DR: Den Verein haben wir später auch gesponsert, wir waren auf dem Trikot. Das kam über einen Kollegen von Boris zustande, der da auch gespielt hat. Es ist schon ein geiles Gefühl, wenn eine Mannschaft mit dem Bandnamen auf der Brust aufläuft. Und wir hatten mal eine Werbebande bei St. Pauli, auf der stand Fettes Brot ist doof. Ein großes Gefühl damals in
ran
: das eigene Bandlogo im Stadion.
Werbemaßnahme oder Herzensangelegenheit?
KB: Für mich war das eine Herzensangelegenheit. Wie viel Werbung das brachte, war mir ziemlich egal.
Kicken Sie auch selbst?
KB: Ja. Wir haben eine Mannschaft mit zehn, zwanzig Leuten, da treffen wir uns einmal die Woche und spielen auf so einem öddeligen Bolzplatz. Schockt tierisch. Ein, zwei Tore können einem die Woche total versüßen. Man denkt auf dem Fahrrad darüber nach, wie man ein Kopfballtor gemacht hat herrlich. Das sind schnelle, ohne viel Aufwand geholte Erfolgserlebnisse.

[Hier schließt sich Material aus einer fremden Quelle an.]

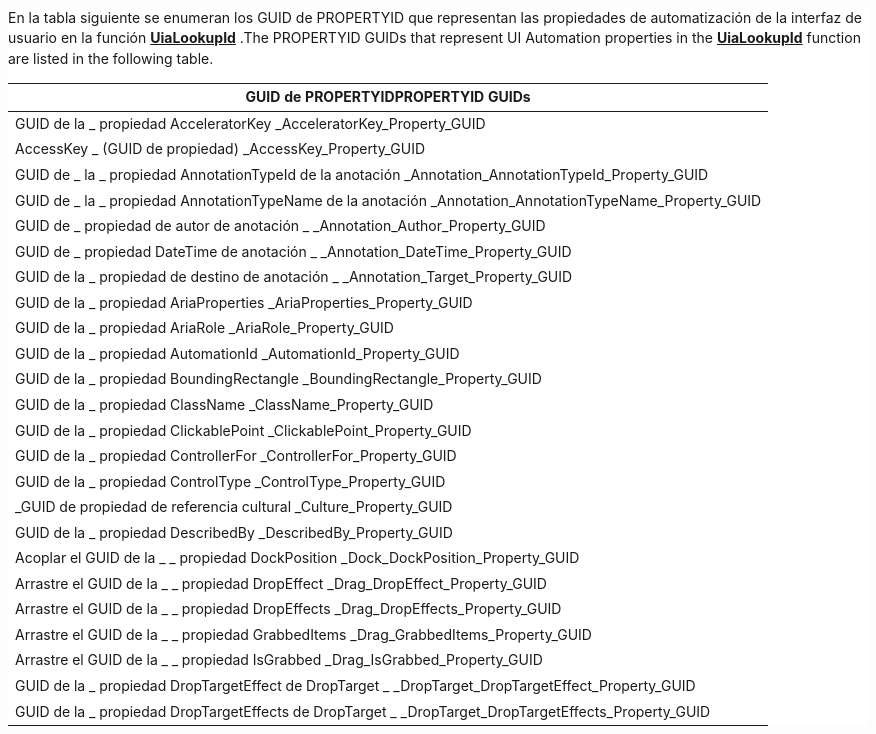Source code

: <span data-ttu-id="7d0dd-230">En la tabla siguiente se enumeran los GUID de PROPERTYID que representan las propiedades de automatización de la interfaz de usuario en la función [**UiaLookupId**](/windows/desktop/api/UIAutomationCoreApi/nf-uiautomationcoreapi-uialookupid) .</span><span class="sxs-lookup"><span data-stu-id="7d0dd-230">The PROPERTYID GUIDs that represent UI Automation properties in the [**UiaLookupId**](/windows/desktop/api/UIAutomationCoreApi/nf-uiautomationcoreapi-uialookupid) function are listed in the following table.</span></span>



| <span data-ttu-id="7d0dd-231">GUID de PROPERTYID</span><span class="sxs-lookup"><span data-stu-id="7d0dd-231">PROPERTYID GUIDs</span></span>                                    |
|-----------------------------------------------------|
| <span data-ttu-id="7d0dd-232">GUID de la \_ propiedad AcceleratorKey \_</span><span class="sxs-lookup"><span data-stu-id="7d0dd-232">AcceleratorKey\_Property\_GUID</span></span>                      |
| <span data-ttu-id="7d0dd-233">AccessKey \_ (GUID de propiedad) \_</span><span class="sxs-lookup"><span data-stu-id="7d0dd-233">AccessKey\_Property\_GUID</span></span>                           |
| <span data-ttu-id="7d0dd-234">GUID de \_ la \_ propiedad AnnotationTypeId de la anotación \_</span><span class="sxs-lookup"><span data-stu-id="7d0dd-234">Annotation\_AnnotationTypeId\_Property\_GUID</span></span>        |
| <span data-ttu-id="7d0dd-235">GUID de \_ la \_ propiedad AnnotationTypeName de la anotación \_</span><span class="sxs-lookup"><span data-stu-id="7d0dd-235">Annotation\_AnnotationTypeName\_Property\_GUID</span></span>      |
| <span data-ttu-id="7d0dd-236">GUID de \_ propiedad de autor de anotación \_ \_</span><span class="sxs-lookup"><span data-stu-id="7d0dd-236">Annotation\_Author\_Property\_GUID</span></span>                  |
| <span data-ttu-id="7d0dd-237">GUID de \_ propiedad DateTime de anotación \_ \_</span><span class="sxs-lookup"><span data-stu-id="7d0dd-237">Annotation\_DateTime\_Property\_GUID</span></span>                |
| <span data-ttu-id="7d0dd-238">GUID de la \_ propiedad de destino de anotación \_ \_</span><span class="sxs-lookup"><span data-stu-id="7d0dd-238">Annotation\_Target\_Property\_GUID</span></span>                  |
| <span data-ttu-id="7d0dd-239">GUID de la \_ propiedad AriaProperties \_</span><span class="sxs-lookup"><span data-stu-id="7d0dd-239">AriaProperties\_Property\_GUID</span></span>                      |
| <span data-ttu-id="7d0dd-240">GUID de la \_ propiedad AriaRole \_</span><span class="sxs-lookup"><span data-stu-id="7d0dd-240">AriaRole\_Property\_GUID</span></span>                            |
| <span data-ttu-id="7d0dd-241">GUID de la \_ propiedad AutomationId \_</span><span class="sxs-lookup"><span data-stu-id="7d0dd-241">AutomationId\_Property\_GUID</span></span>                        |
| <span data-ttu-id="7d0dd-242">GUID de la \_ propiedad BoundingRectangle \_</span><span class="sxs-lookup"><span data-stu-id="7d0dd-242">BoundingRectangle\_Property\_GUID</span></span>                   |
| <span data-ttu-id="7d0dd-243">GUID de la \_ propiedad ClassName \_</span><span class="sxs-lookup"><span data-stu-id="7d0dd-243">ClassName\_Property\_GUID</span></span>                           |
| <span data-ttu-id="7d0dd-244">GUID de la \_ propiedad ClickablePoint \_</span><span class="sxs-lookup"><span data-stu-id="7d0dd-244">ClickablePoint\_Property\_GUID</span></span>                      |
| <span data-ttu-id="7d0dd-245">GUID de la \_ propiedad ControllerFor \_</span><span class="sxs-lookup"><span data-stu-id="7d0dd-245">ControllerFor\_Property\_GUID</span></span>                       |
| <span data-ttu-id="7d0dd-246">GUID de la \_ propiedad ControlType \_</span><span class="sxs-lookup"><span data-stu-id="7d0dd-246">ControlType\_Property\_GUID</span></span>                         |
| <span data-ttu-id="7d0dd-247">\_GUID de propiedad de referencia cultural \_</span><span class="sxs-lookup"><span data-stu-id="7d0dd-247">Culture\_Property\_GUID</span></span>                             |
| <span data-ttu-id="7d0dd-248">GUID de la \_ propiedad DescribedBy \_</span><span class="sxs-lookup"><span data-stu-id="7d0dd-248">DescribedBy\_Property\_GUID</span></span>                         |
| <span data-ttu-id="7d0dd-249">Acoplar el GUID de la \_ \_ propiedad DockPosition \_</span><span class="sxs-lookup"><span data-stu-id="7d0dd-249">Dock\_DockPosition\_Property\_GUID</span></span>                  |
| <span data-ttu-id="7d0dd-250">Arrastre el GUID de la \_ \_ propiedad DropEffect \_</span><span class="sxs-lookup"><span data-stu-id="7d0dd-250">Drag\_DropEffect\_Property\_GUID</span></span>                    |
| <span data-ttu-id="7d0dd-251">Arrastre el GUID de la \_ \_ propiedad DropEffects \_</span><span class="sxs-lookup"><span data-stu-id="7d0dd-251">Drag\_DropEffects\_Property\_GUID</span></span>                   |
| <span data-ttu-id="7d0dd-252">Arrastre el GUID de la \_ \_ propiedad GrabbedItems \_</span><span class="sxs-lookup"><span data-stu-id="7d0dd-252">Drag\_GrabbedItems\_Property\_GUID</span></span>                  |
| <span data-ttu-id="7d0dd-253">Arrastre el GUID de la \_ \_ propiedad IsGrabbed \_</span><span class="sxs-lookup"><span data-stu-id="7d0dd-253">Drag\_IsGrabbed\_Property\_GUID</span></span>                     |
| <span data-ttu-id="7d0dd-254">GUID de la \_ propiedad DropTargetEffect de DropTarget \_ \_</span><span class="sxs-lookup"><span data-stu-id="7d0dd-254">DropTarget\_DropTargetEffect\_Property\_GUID</span></span>        |
| <span data-ttu-id="7d0dd-255">GUID de la \_ propiedad DropTargetEffects de DropTarget \_ \_</span><span class="sxs-lookup"><span data-stu-id="7d0dd-255">DropTarget\_DropTargetEffects\_Property\_GUID</span></span>       |
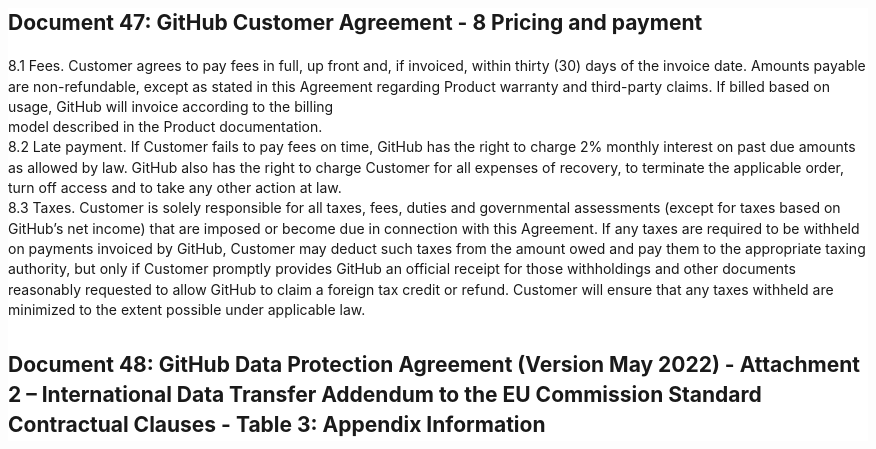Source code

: ## Document 47: GitHub Customer Agreement - 8 Pricing and payment
8.1 Fees. Customer agrees to pay fees in full, up front and, if invoiced, within thirty (30) days of the invoice
date. Amounts payable are non-refundable, except as stated in this Agreement regarding Product
warranty and third-party claims. If billed based on usage, GitHub will invoice according to the billing  
model described in the Product documentation.  
8.2 Late payment. If Customer fails to pay fees on time, GitHub has the right to charge 2% monthly interest
on past due amounts as allowed by law. GitHub also has the right to charge Customer for all expenses of
recovery, to terminate the applicable order, turn off access and to take any other action at law.  
8.3 Taxes. Customer is solely responsible for all taxes, fees, duties and governmental assessments (except
for taxes based on GitHub’s net income) that are imposed or become due in connection with this
Agreement. If any taxes are required to be withheld on payments invoiced by GitHub, Customer may
deduct such taxes from the amount owed and pay them to the appropriate taxing authority, but only if
Customer promptly provides GitHub an official receipt for those withholdings and other documents
reasonably requested to allow GitHub to claim a foreign tax credit or refund. Customer will ensure that
any taxes withheld are minimized to the extent possible under applicable law.

## Document 48: GitHub Data Protection Agreement (Version May 2022) - Attachment 2 – International Data Transfer Addendum to the EU Commission Standard Contractual Clauses - Table 3: Appendix Information
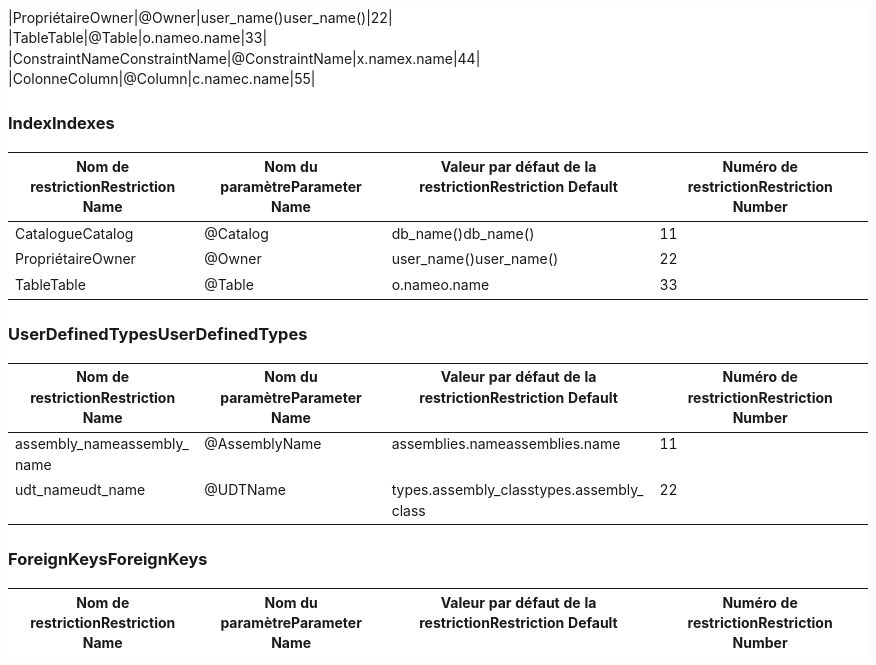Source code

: |<span data-ttu-id="4f8d8-278">Propriétaire</span><span class="sxs-lookup"><span data-stu-id="4f8d8-278">Owner</span></span>|@Owner|<span data-ttu-id="4f8d8-279">user_name()</span><span class="sxs-lookup"><span data-stu-id="4f8d8-279">user_name()</span></span>|<span data-ttu-id="4f8d8-280">2</span><span class="sxs-lookup"><span data-stu-id="4f8d8-280">2</span></span>|  
|<span data-ttu-id="4f8d8-281">Table</span><span class="sxs-lookup"><span data-stu-id="4f8d8-281">Table</span></span>|@Table|<span data-ttu-id="4f8d8-282">o.name</span><span class="sxs-lookup"><span data-stu-id="4f8d8-282">o.name</span></span>|<span data-ttu-id="4f8d8-283">3</span><span class="sxs-lookup"><span data-stu-id="4f8d8-283">3</span></span>|  
|<span data-ttu-id="4f8d8-284">ConstraintName</span><span class="sxs-lookup"><span data-stu-id="4f8d8-284">ConstraintName</span></span>|@ConstraintName|<span data-ttu-id="4f8d8-285">x.name</span><span class="sxs-lookup"><span data-stu-id="4f8d8-285">x.name</span></span>|<span data-ttu-id="4f8d8-286">4</span><span class="sxs-lookup"><span data-stu-id="4f8d8-286">4</span></span>|  
|<span data-ttu-id="4f8d8-287">Colonne</span><span class="sxs-lookup"><span data-stu-id="4f8d8-287">Column</span></span>|@Column|<span data-ttu-id="4f8d8-288">c.name</span><span class="sxs-lookup"><span data-stu-id="4f8d8-288">c.name</span></span>|<span data-ttu-id="4f8d8-289">5</span><span class="sxs-lookup"><span data-stu-id="4f8d8-289">5</span></span>|  
  
### <a name="indexes"></a><span data-ttu-id="4f8d8-290">Index</span><span class="sxs-lookup"><span data-stu-id="4f8d8-290">Indexes</span></span>  
  
|<span data-ttu-id="4f8d8-291">Nom de restriction</span><span class="sxs-lookup"><span data-stu-id="4f8d8-291">Restriction Name</span></span>|<span data-ttu-id="4f8d8-292">Nom du paramètre</span><span class="sxs-lookup"><span data-stu-id="4f8d8-292">Parameter Name</span></span>|<span data-ttu-id="4f8d8-293">Valeur par défaut de la restriction</span><span class="sxs-lookup"><span data-stu-id="4f8d8-293">Restriction Default</span></span>|<span data-ttu-id="4f8d8-294">Numéro de restriction</span><span class="sxs-lookup"><span data-stu-id="4f8d8-294">Restriction Number</span></span>|  
|----------------------|--------------------|-------------------------|------------------------|  
|<span data-ttu-id="4f8d8-295">Catalogue</span><span class="sxs-lookup"><span data-stu-id="4f8d8-295">Catalog</span></span>|@Catalog|<span data-ttu-id="4f8d8-296">db_name()</span><span class="sxs-lookup"><span data-stu-id="4f8d8-296">db_name()</span></span>|<span data-ttu-id="4f8d8-297">1</span><span class="sxs-lookup"><span data-stu-id="4f8d8-297">1</span></span>|  
|<span data-ttu-id="4f8d8-298">Propriétaire</span><span class="sxs-lookup"><span data-stu-id="4f8d8-298">Owner</span></span>|@Owner|<span data-ttu-id="4f8d8-299">user_name()</span><span class="sxs-lookup"><span data-stu-id="4f8d8-299">user_name()</span></span>|<span data-ttu-id="4f8d8-300">2</span><span class="sxs-lookup"><span data-stu-id="4f8d8-300">2</span></span>|  
|<span data-ttu-id="4f8d8-301">Table</span><span class="sxs-lookup"><span data-stu-id="4f8d8-301">Table</span></span>|@Table|<span data-ttu-id="4f8d8-302">o.name</span><span class="sxs-lookup"><span data-stu-id="4f8d8-302">o.name</span></span>|<span data-ttu-id="4f8d8-303">3</span><span class="sxs-lookup"><span data-stu-id="4f8d8-303">3</span></span>|  
  
### <a name="userdefinedtypes"></a><span data-ttu-id="4f8d8-304">UserDefinedTypes</span><span class="sxs-lookup"><span data-stu-id="4f8d8-304">UserDefinedTypes</span></span>  
  
|<span data-ttu-id="4f8d8-305">Nom de restriction</span><span class="sxs-lookup"><span data-stu-id="4f8d8-305">Restriction Name</span></span>|<span data-ttu-id="4f8d8-306">Nom du paramètre</span><span class="sxs-lookup"><span data-stu-id="4f8d8-306">Parameter Name</span></span>|<span data-ttu-id="4f8d8-307">Valeur par défaut de la restriction</span><span class="sxs-lookup"><span data-stu-id="4f8d8-307">Restriction Default</span></span>|<span data-ttu-id="4f8d8-308">Numéro de restriction</span><span class="sxs-lookup"><span data-stu-id="4f8d8-308">Restriction Number</span></span>|  
|----------------------|--------------------|-------------------------|------------------------|  
|<span data-ttu-id="4f8d8-309">assembly_name</span><span class="sxs-lookup"><span data-stu-id="4f8d8-309">assembly_name</span></span>|@AssemblyName|<span data-ttu-id="4f8d8-310">assemblies.name</span><span class="sxs-lookup"><span data-stu-id="4f8d8-310">assemblies.name</span></span>|<span data-ttu-id="4f8d8-311">1</span><span class="sxs-lookup"><span data-stu-id="4f8d8-311">1</span></span>|  
|<span data-ttu-id="4f8d8-312">udt_name</span><span class="sxs-lookup"><span data-stu-id="4f8d8-312">udt_name</span></span>|@UDTName|<span data-ttu-id="4f8d8-313">types.assembly_class</span><span class="sxs-lookup"><span data-stu-id="4f8d8-313">types.assembly_class</span></span>|<span data-ttu-id="4f8d8-314">2</span><span class="sxs-lookup"><span data-stu-id="4f8d8-314">2</span></span>|  
  
### <a name="foreignkeys"></a><span data-ttu-id="4f8d8-315">ForeignKeys</span><span class="sxs-lookup"><span data-stu-id="4f8d8-315">ForeignKeys</span></span>  
  
|<span data-ttu-id="4f8d8-316">Nom de restriction</span><span class="sxs-lookup"><span data-stu-id="4f8d8-316">Restriction Name</span></span>|<span data-ttu-id="4f8d8-317">Nom du paramètre</span><span class="sxs-lookup"><span data-stu-id="4f8d8-317">Parameter Name</span></span>|<span data-ttu-id="4f8d8-318">Valeur par défaut de la restriction</span><span class="sxs-lookup"><span data-stu-id="4f8d8-318">Restriction Default</span></span>|<span data-ttu-id="4f8d8-319">Numéro de restriction</span><span class="sxs-lookup"><span data-stu-id="4f8d8-319">Restriction Number</span></span>|  
|----------------------|--------------------|-------------------------|------------------------|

Und auf Tour werden die Lampen in der Halle ausgeschossen.
S: Neulich habe ich mitgespielt bei einem Spiel, das meine Kollegen erfunden haben und über das sie sicher gerne berichten
KB: Das ist Fußballtennis, das machen sogar die Profis.
S: Ach, das habt ihr gar nicht erfunden?
DR: Man kommt dann nur mit Kopfschmerzen auf die Bühne die vielen Kopfbälle.
KB: Ein Fußball ist aber immer dabei. Sollen wir zur Musik kommen?
DR: Damit kennen wir uns aus. Das machen wir ja lange genug.
Aber HipHop ist doch sowieso tot. Das haben Sie schon vor vier Jahren gesungen. Warum sind Sie dann immer noch dabei ?
KB: Für uns läuft es doch ganz gut, oder?
DR: Wir machen einfach unsere Musik und sagen nach wie vor, das sei HipHop. Wir hatten auch nie Schwierigkeiten, die Veränderungen mitzumachen, der eine Band in so einem Zeitraum unterworfen ist. Wir haben nach allen Seiten geschaut, was spannend ist und das in unsere Musik integriert. Aber der Gedanke, der dahintersteckt, ist immer noch HipHop. Uns hat von Anfang an fasziniert, dass man dort aus ganz wenig große Songs machen kann. Man braucht nur einen geilen Beat, eine Idee, Mitteilungsbedürfnis und eine laute Stimme.
S: Wir leben in dem Größenwahn, dass wir den HipHop-Begriff weiterentwickeln können. Das ist wichtig für Rap, sonst tritt man künstlerisch furchtbar langweilig auf der Stelle. Davon gibt es echt genug. Wir versuchen, uns immer wieder zu erneuern.